_Your objective_. Write out the data below in full, unchanged, minus the images.

==== Data for processing ====

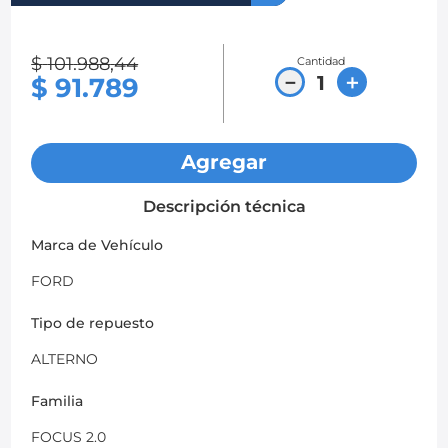
8
.
chevrolet spark gt
$
101
.
988
,
44
Cantidad
9
.
mazda 2
－
＋
$
91
.
789
10
.
chevrolet sail
Agregar
Descripción técnica
Marca de Vehículo
FORD
Tipo de repuesto
ALTERNO
Familia
FOCUS 2.0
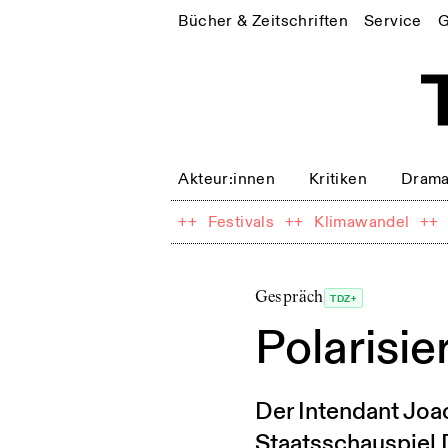
Bücher & Zeitschriften
Service
G
Akteur:innen
Kritiken
Drama
++
Festivals
++
Klimawandel
++
Gespräch
TDZ+
Polarisi
Der Intendant Jo
Staatsschauspiel 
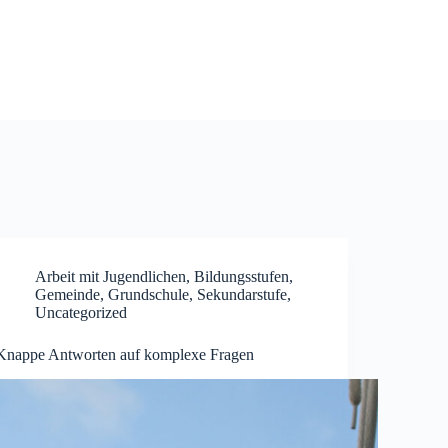
Arbeit mit Jugendlichen
,
Bildungsstufen
,
Gemeinde
,
Grundschule
,
Sekundarstufe
,
Uncategorized
Knappe Antworten auf komplexe Fragen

====

_Output_.
8
.
chevrolet spark gt
$
101
.
988
,
44
Cantidad
9
.
mazda 2
－
＋
$
91
.
789
10
.
chevrolet sail
Agregar
Descripción técnica
Marca de Vehículo
FORD
Tipo de repuesto
ALTERNO
Familia
FOCUS 2.0
Bücher & Zeitschriften
Service
G
Akteur:innen
Kritiken
Drama
++
Festivals
++
Klimawandel
++
Gespräch
TDZ+
Polarisi
Der Intendant Jo
Staatsschauspiel 
Arbeit mit Jugendlichen
,
Bildungsstufen
,
Gemeinde
,
Grundschule
,
Sekundarstufe
,
Uncategorized
Knappe Antworten auf komplexe Fragen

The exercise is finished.